Sani’s point is that in this case, the effectiveness of on-chain tracking becomes “not conclusive,” and he does not assert that on-chain tracking is completely ineffective.
In this regard, David Bailey himself speculated that although there are more detailed differences, the broad conclusion is that the U.S. Marshals Service has been selling (Bitcoin) and leaving no footprint on the chain. He emphasized that this is a major development.
Will this force Trump to repurchase “strategic reserves”?
The disclosure of this figure is particularly sensitive in the current context. US President Donald Trump has previously made it clear that the US government will retain its Bitcoin holdings as part of the Strategic Bitcoin Reserve (SBR).
In March, he signed an executive order requiring federal agencies to transfer their crypto assets to the Treasury Department, which will oversee the reserve. Trumps crypto czar David Sachs has also proposed a budget neutrality strategy aimed at obtaining more Bitcoin for government funds. At the same time, the March 6 executive order also established a U.S. Digital Asset Reserve to store digital assets other than Bitcoin that have been confiscated in criminal or civil proceedings.
U.S. Senator Cynthia Lummis, a major supporter of the strategic Bitcoin reserve, said on the X platform: I am shocked by reports that the United States has sold more than 80% of its Bitcoin reserves - only about 29,000 are left. If this is true, it will be a complete strategic mistake and set the United States back many years in the Bitcoin race.

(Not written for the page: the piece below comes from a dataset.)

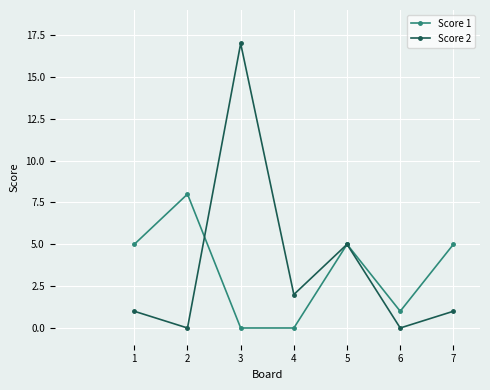

Which label corresponds to the largest value in the chart?

3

David Bailey believes that the sharp reduction in the US governments Bitcoin holdings may explain the long-term stagnation of prices in the past, and regards it as a bullish signal. His latest tweet also mentioned that when it was discovered that the United States might need to buy back hundreds of thousands of Bitcoins to replenish the SBR, the issue of whether Federal Reserve Chairman Powell would stay or go also surfaced, which he saw as a manifest destiny.
In short, whether or not these 28,000 BTC represent all of the U.S. government’s holdings, they have injected key variables into the market. If the previous market correction/stagnation was indeed caused by the U.S. government’s OTC selling, then when the “rookie chips” complete the transfer to the “diamond hands,” Bitcoin’s rise may have a more solid foundation.
What is even more interesting is the strategic implications: when the United States transforms from the potential largest seller to the possible buyer of short positions, the liquidity reconstruction brought about by this role change may have a more far-reaching impact than a simple data dispute.